A series of comet collisions with the Earth may have led to the extinction of many species
studies reveal that a comet crashed into the Earth 370 million years ago, blasting a huge crater into the sea floor. Charles Sandberg, a geologist emeritus with the us Geological Survey, says this triggered 304 m waves that resulted in the extinction of many species. He feels that the crash may have been the first of the series of comet strikes that changed life on the Earth forever. It may also include the extinction of dinosaurs millions of years later.
The site of the collision is said to be 210 km northwest of Las Vegas in southern Nevada, whose area was covered by ocean. The blast created a crater on the sea floor that was 50-80 km in diameter. The impact of the blast was so intense that it ripped apart a reef on which continental shelf was present. Pieces of reef as large as 0.8 km wide scattered in southern Nevada in 190 km of diameter.
Sandberg conducted studies for several years in the area and found blocks of reef, turned into a kind of rock called Alamo Breccia.

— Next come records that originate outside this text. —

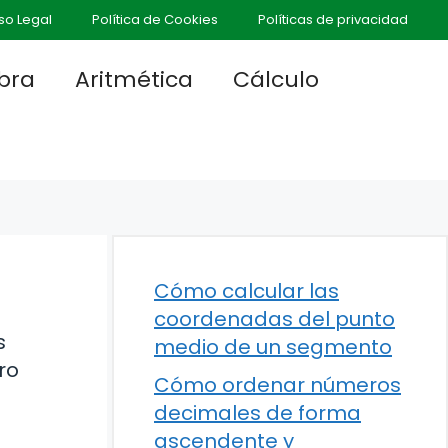
so Legal
Política de Cookies
Políticas de privacidad
bra
Aritmética
Cálculo
Cómo calcular las
coordenadas del punto
s
medio de un segmento
ro
Cómo ordenar números
decimales de forma
ascendente y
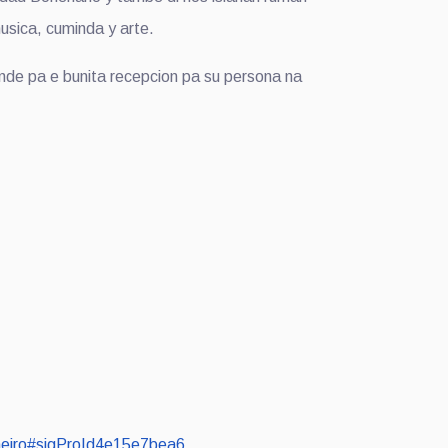
usica, cuminda y arte.
nde pa e bunita recepcion pa su persona na
boneiro#sigProId4e15e7bea6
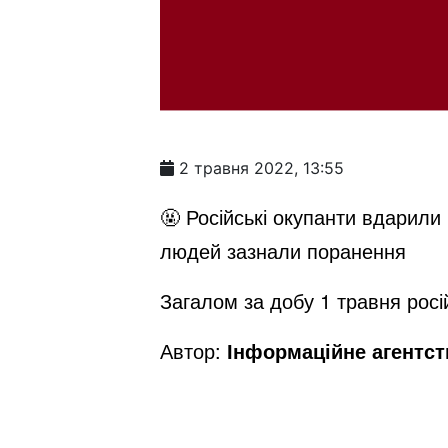
2 травня 2022, 13:55
🤬 Російські окупанти вдарили
людей зазнали поранення
Загалом за добу 1 травня росі
Автор:
Інформаційне агентс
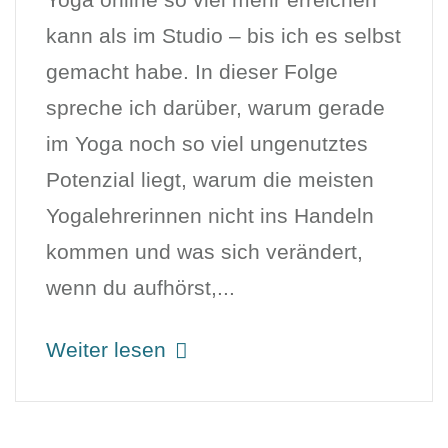
kann als im Studio – bis ich es selbst
gemacht habe. In dieser Folge
spreche ich darüber, warum gerade
im Yoga noch so viel ungenutztes
Potenzial liegt, warum die meisten
Yogalehrerinnen nicht ins Handeln
kommen und was sich verändert,
wenn du aufhörst,...
Weiter lesen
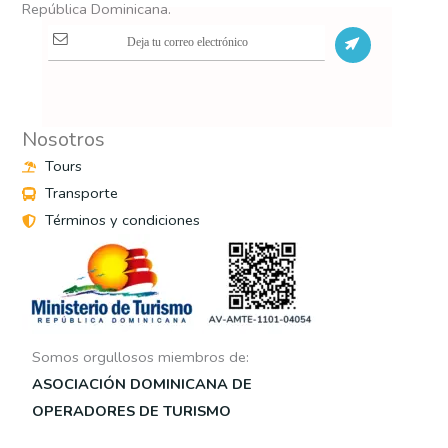
República Dominicana.
S
Nosotros
Tours
Transporte
Términos y condiciones
Somos orgullosos miembros de:
ASOCIACIÓN DOMINICANA DE
OPERADORES DE TURISMO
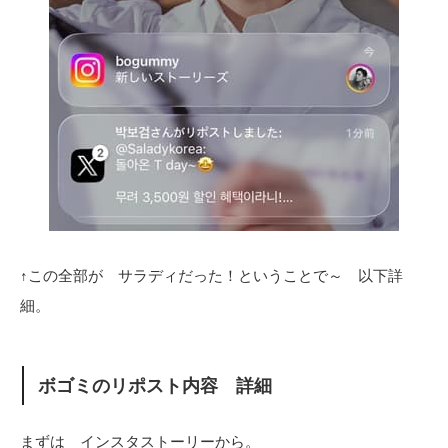
↑この全部が サラディだった！ということで～ 以下詳
細。
ボゴミのリポスト内容 詳細
まずは インスタストーリーから。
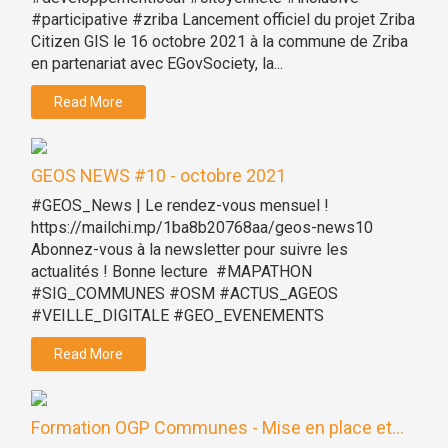
#participative #zriba Lancement officiel du projet Zriba
Citizen GIS le 16 octobre 2021 à la commune de Zriba
en partenariat avec EGovSociety, la...
Read More
GEOS NEWS #10 - octobre 2021
#GEOS_News | Le rendez-vous mensuel !
https://mailchi.mp/1ba8b20768aa/geos-news10
Abonnez-vous à la newsletter pour suivre les
actualités ! Bonne lecture #MAPATHON
#SIG_COMMUNES #OSM #ACTUS_AGEOS
#VEILLE_DIGITALE #GEO_EVENEMENTS
Read More
Formation OGP Communes - Mise en place et...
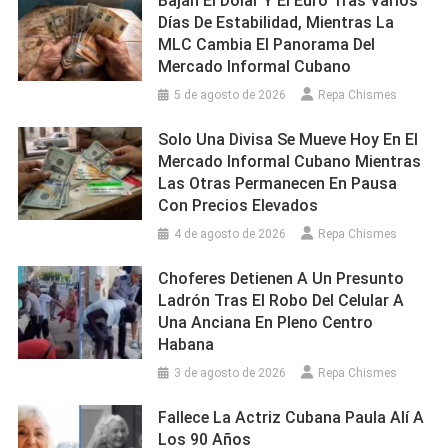
Bajan El Dólar Y El Euro Tras Varios
Días De Estabilidad, Mientras La
MLC Cambia El Panorama Del
Mercado Informal Cubano
5 de agosto de 2026
Repa Chismes
Solo Una Divisa Se Mueve Hoy En El
Mercado Informal Cubano Mientras
Las Otras Permanecen En Pausa
Con Precios Elevados
4 de agosto de 2026
Repa Chismes
Choferes Detienen A Un Presunto
Ladrón Tras El Robo Del Celular A
Una Anciana En Pleno Centro
Habana
3 de agosto de 2026
Repa Chismes
Fallece La Actriz Cubana Paula Alí A
Los 90 Años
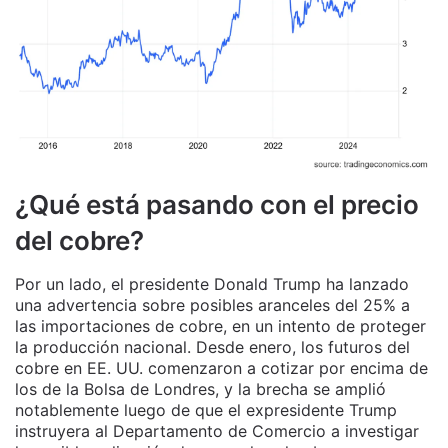
¿Qué está pasando con el precio
del cobre?
Por un lado, el presidente Donald Trump ha lanzado
una advertencia sobre posibles aranceles del 25% a
las importaciones de cobre, en un intento de proteger
la producción nacional. Desde enero, los futuros del
cobre en EE. UU. comenzaron a cotizar por encima de
los de la Bolsa de Londres, y la brecha se amplió
notablemente luego de que el expresidente Trump
instruyera al Departamento de Comercio a investigar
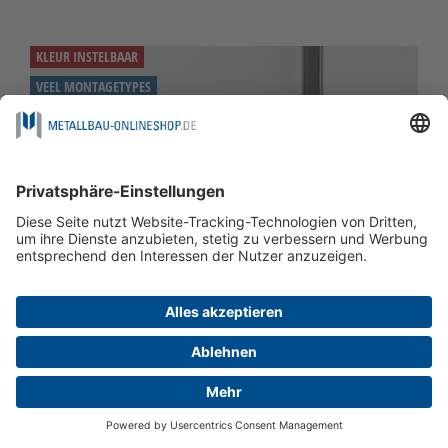
KLEUR INSTELBAAR
VEEL MONTAGETYPES
GELAST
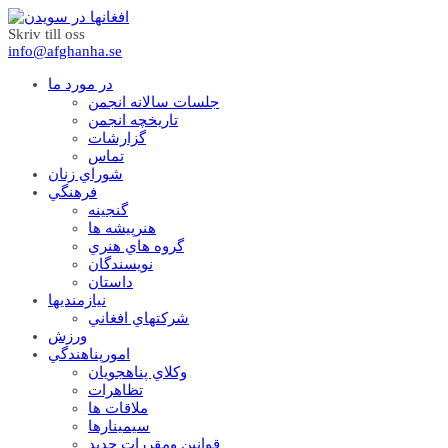
Skriv till oss
info@afghanha.se
در مورد ما
جلسات سالانه انجمن
تاریخچه انجمن
گزارشات
تماس
شوراي زنان
فرهنگي
گنجينه
هنرپيشه ها
گروه هاي هنري
نويسندگان
داستان
نيازمنديها
شرکتهاي افغاني
ورزش
امورپناهندگي
وکلاي پناهجويان
تظاهرات
ملاقات ها
سيمينارها
قوانين ومقررات جديد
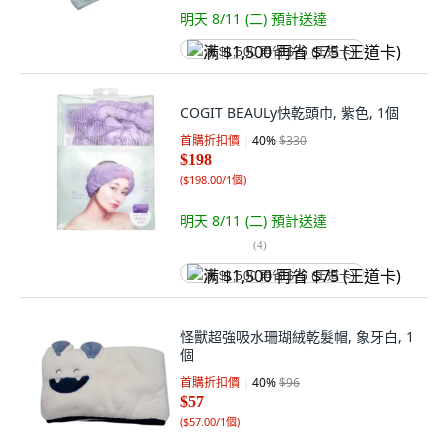
明天 8/11 (二)
預計送達
满 $1,500 再省 $75 (王道卡)
COGIT BEAULy快乾頭巾, 紫色, 1個
首購折扣價
40
%
$330
$198
(
$198.00/1個
)
明天 8/11 (二)
預計送達
(
4
)
满 $1,500 再省 $75 (王道卡)
怪獸超強吸水珊瑚絨乾髮帽, 象牙白, 1
個
首購折扣價
40
%
$96
$57
(
$57.00/1個
)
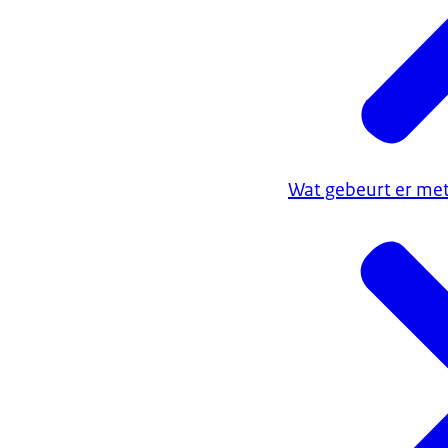
Wat gebeurt er met 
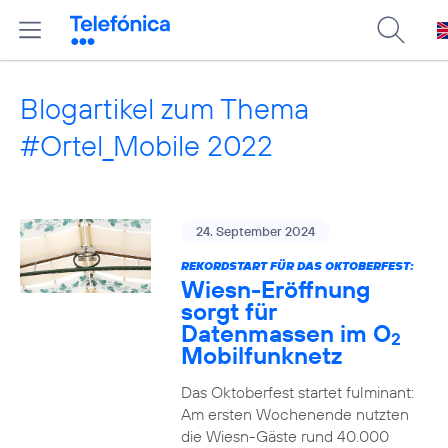
Blogartikel zum Thema
#Ortel_Mobile 2022
24. September 2024
REKORDSTART FÜR DAS OKTOBERFEST:
Wiesn-Eröffnung
sorgt für
Datenmassen im O
2
Mobilfunknetz
Das Oktoberfest startet fulminant:
Am ersten Wochenende nutzten
die Wiesn-Gäste rund 40.000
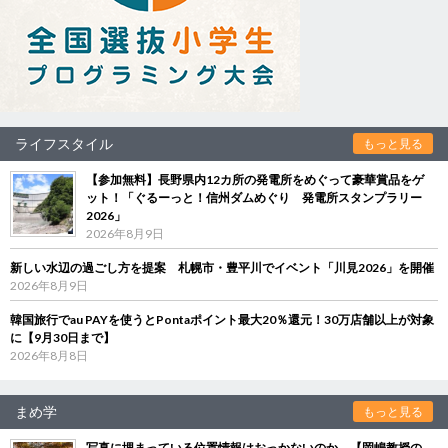
ライフスタイル
もっと見る
【参加無料】長野県内12カ所の発電所をめぐって豪華賞品をゲ
ット！「ぐるーっと！信州ダムめぐり 発電所スタンプラリー
2026」
2026年8月9日
新しい水辺の過ごし方を提案 札幌市・豊平川でイベント「川見2026」を開催
2026年8月9日
韓国旅行でau PAYを使うとPontaポイント最大20％還元！30万店舗以上が対象
に【9月30日まで】
2026年8月8日
まめ学
もっと見る
写真に埋まっている位置情報はおっかないのか 【岡嶋教授の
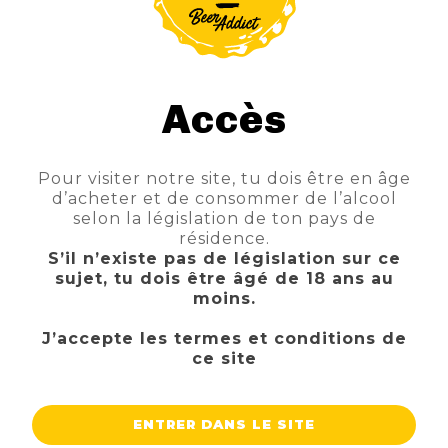
Accès
Pour visiter notre site, tu dois être en âge
d’acheter et de consommer de l’alcool
CUVEE DES TROLLS EDITION LIMITEE
selon la législation de ton pays de
TTC
Prix
24,95 €
résidence.
S’il n’existe pas de législation sur ce
AJOUTER AU PANIER
sujet, tu dois être âgé de 18 ans au
moins.
J’accepte les termes et conditions de
ce site
ENTRER DANS LE SITE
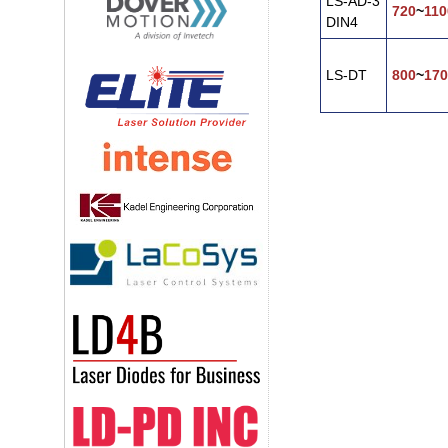
LS-AD-3
720
~
110
DIN4
LS-DT
800
~
170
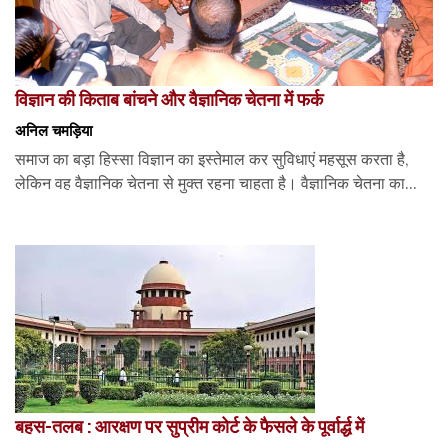
विज्ञान की किताब बांचने और वैज्ञानिक चेतना में फर्क
अनिल चमड़िया
समाज का बड़ा हिस्सा विज्ञान का इस्तेमाल कर सुविधाएं महसूस करता है,
लेकिन वह वैज्ञानिक चेतना से मुक्त रहना चाहता है। वैज्ञानिक चेतना का...
बहस-तलब : आरक्षण पर सुप्रीम कोर्ट के फैसले के पूर्वार्द्ध में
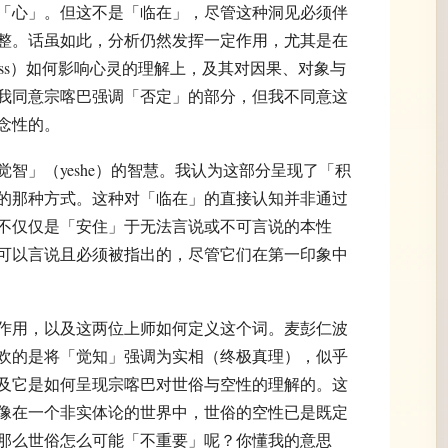
「心」。但这不是「临在」，尽管这种洞见必须伴
整。话虽如此，分析仍然发挥一定作用，尤其是在
tness）如何影响心灵的理解上，及其对因果、对象与
我同意宗喀巴强调「否定」的部分，但我不同意这
念性的。
智」（yeshe）的智慧。我认为这部分呈现了「积
的那种方式。这种对「临在」的直接认知并非通过
不仅仅是「安住」于无法言说或不可言说的本性
可以言说且必须被指出的，尽管它们在第一印象中
作用，以及这两位上师如何定义这个词。麦彭仁波
欢的是将「觉知」强调为实相（终极真理），似乎
及它是如何呈现宗喀巴对世俗与空性的理解的。这
像在一个非实体论的世界中，世俗的空性已是既定
那么世俗怎么可能「不重要」呢？你懂我的意思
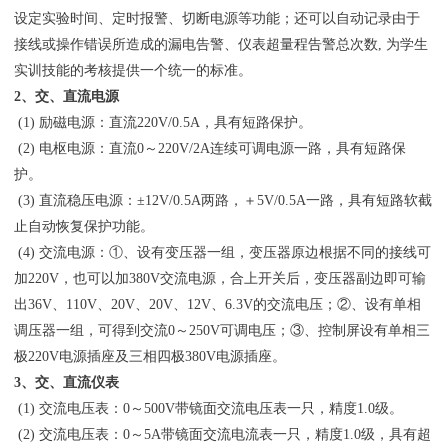
设定实验时间、定时报警、切断电源等功能；还可以自动记录由于
接线或操作错误所造成的漏电告警、仪表超量程告警总次数, 为学生
实训技能的考核提供一个统一的标准。
2、交、直流电源
(1) 励磁电源：直流220V/0.5A，具有短路保护。
(2) 电枢电源：直流0～220V/2A连续可调电源一路，具有短路保
护。
(3) 直流稳压电源：±12V/0.5A两路，＋5V/0.5A一路，具有短路软截
止自动恢复保护功能。
(4) 交流电源：①、设有变压器一组，变压器原边根据不同的接线可
加220V，也可以加380V交流电源，合上开关后，变压器副边即可输
出36V、110V、20V、20V、12V、6.3V的交流电压；②、设有单相
调压器一组，可得到交流0～250V可调电压；③、控制屏设有单相三
极220V电源插座及三相四极380V电源插座。
3、交、直流仪表
(1) 交流电压表：0～500V带镜面交流电压表一只，精度1.0级。
(2) 交流电压表：0～5A带镜面交流电流表一只，精度1.0级，具有超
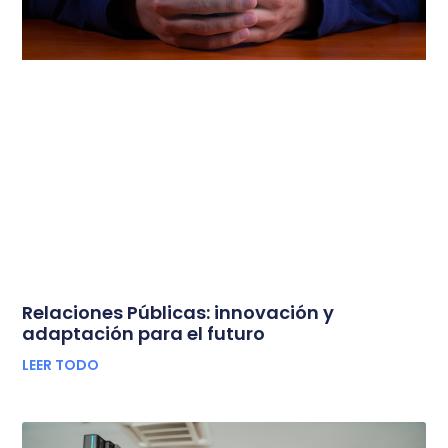
Relaciones Públicas: innovación y
adaptación para el futuro
LEER TODO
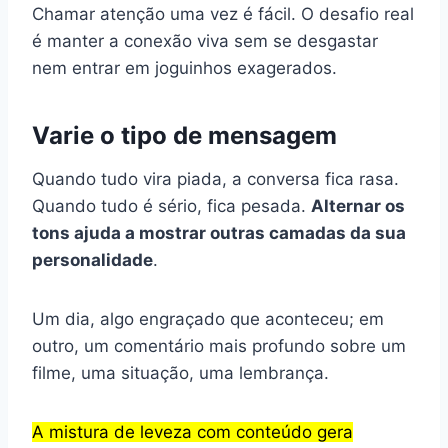
Chamar atenção uma vez é fácil. O desafio real
é manter a conexão viva sem se desgastar
nem entrar em joguinhos exagerados.
Varie o tipo de mensagem
Quando tudo vira piada, a conversa fica rasa.
Quando tudo é sério, fica pesada.
Alternar os
tons ajuda a mostrar outras camadas da sua
personalidade
.
Um dia, algo engraçado que aconteceu; em
outro, um comentário mais profundo sobre um
filme, uma situação, uma lembrança.
A mistura de leveza com conteúdo gera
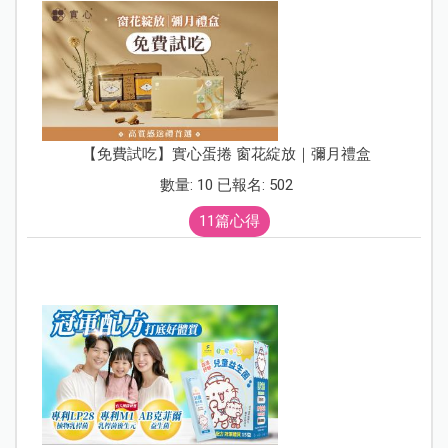
【免費試吃】實心蛋捲 窗花綻放｜彌月禮盒
數量: 10 已報名: 502
11篇心得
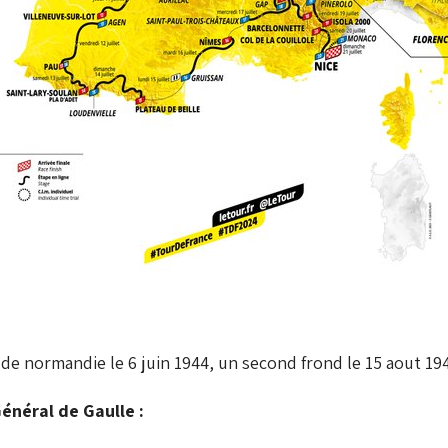
e normandie le 6 juin 1944, un second frond le 15 aout 194
énéral de Gaulle :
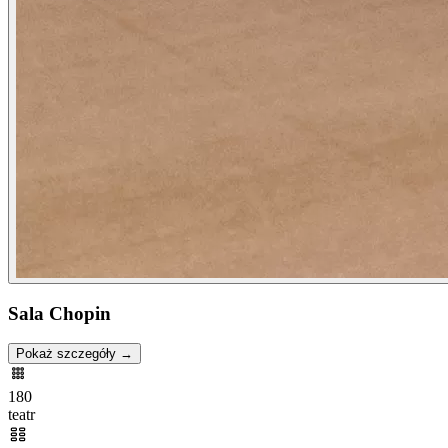
Sala Chopin
Pokaż szczegóły →
180
teatr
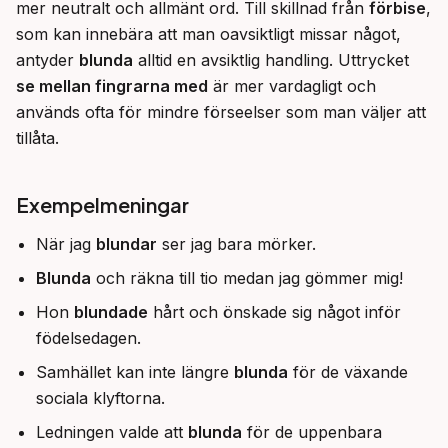
mer neutralt och allmänt ord. Till skillnad från 
förbise
, 
som kan innebära att man oavsiktligt missar något, 
antyder 
blunda
 alltid en avsiktlig handling. Uttrycket 
se mellan fingrarna med
 är mer vardagligt och 
används ofta för mindre förseelser som man väljer att 
tillåta.
Exempelmeningar
När jag
blundar
ser jag bara mörker.
Blunda
och räkna till tio medan jag gömmer mig!
Hon
blundade
hårt och önskade sig något inför
födelsedagen.
Samhället kan inte längre
blunda
för de växande
sociala klyftorna.
Ledningen valde att
blunda
för de uppenbara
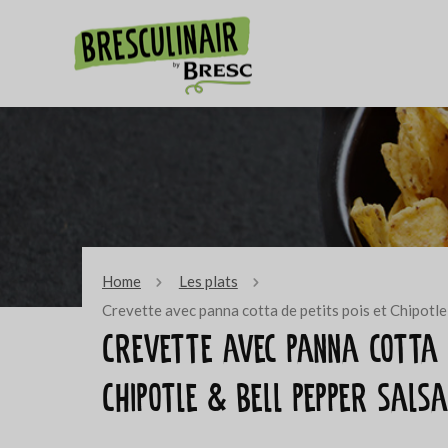
Home
Les plats
Crevette avec panna cotta de petits pois et Chipotle
Crevette avec panna cotta d
Chipotle & bell pepper sals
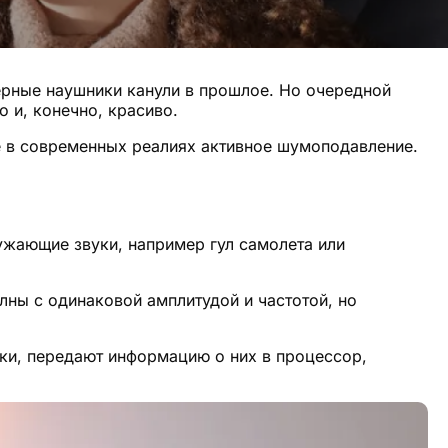
ерные наушники канули в прошлое. Но очередной
о и, конечно, красиво.
е в современных реалиях активное шумоподавление.
ружающие звуки, например гул самолета или
лны с одинаковой амплитудой и частотой, но
и, передают информацию о них в процессор,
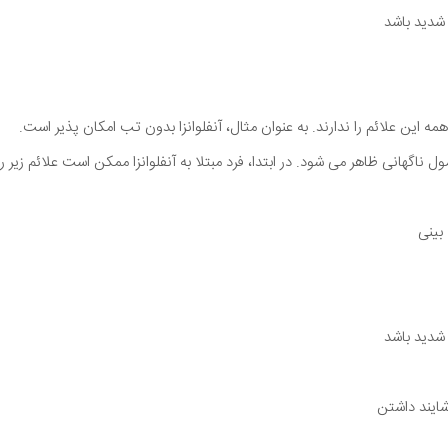
شدید باشد
 همه این علائم را ندارند. به عنوان مثال، آنفلوانزا بدون تب امکان پذیر است.
مول ناگهانی ظاهر می شود. در ابتدا، فرد مبتلا به آنفلوانزا ممکن است علائم زیر را
بینی
شدید باشد
یند داشتن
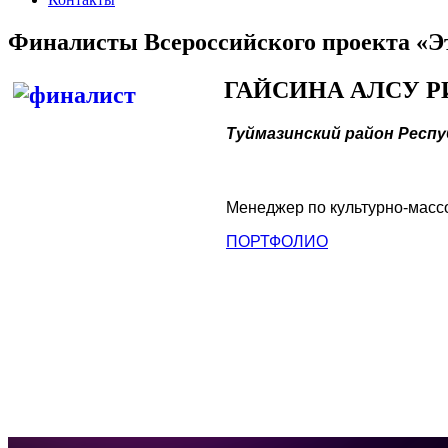
Финалисты Всероссийского проекта «
ГАЙСИНА АЛСУ 
Туймазинский район Респ
Менеджер по культурно-массо
ПОРТФОЛИО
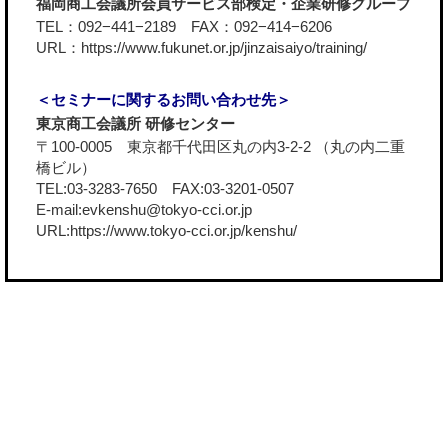
福岡商工会議所会員サービス部検定・企業研修グループ
TEL：092−441−2189 FAX：092−414−6206
URL：
https://www.fukunet.or.jp/jinzaisaiyo/training/
＜セミナーに関するお問い合わせ先＞
東京商工会議所 研修センター
〒100-0005 東京都千代田区丸の内3-2-2 （丸の内二重
橋ビル）
TEL:03-3283-7650 FAX:03-3201-0507
E-mail:evkenshu@tokyo-cci.or.jp
URL:
https://www.tokyo-cci.or.jp/kenshu/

His other two colleagues, John Warme at the Colorado School of Mines and Jared Morrow at the University of Colorado, usa , say that the mass destruction stretching nearly 96 km farther than earlier thought. The crash took place three million years before one of the five greatest extinctions of life in the Earth's history. At that time, most species lived in the ocean.
Researchers have also found other evidence to substantiate their findings. They have located crystals of shocked quartz that are sand grains shattered by the force of the impact, a rock layer rich in iridium that is a rare element on the Earth but common in asteroids and comets.
In recent years, they have discovered a crater similar rocks in other countries, suggesting that the Devonian extinction was triggered by a series of crashes.
Sandberg does not rule out the possibility of other comet crash into the Earth in future. He say that scientists will have to investigate for such possibilities.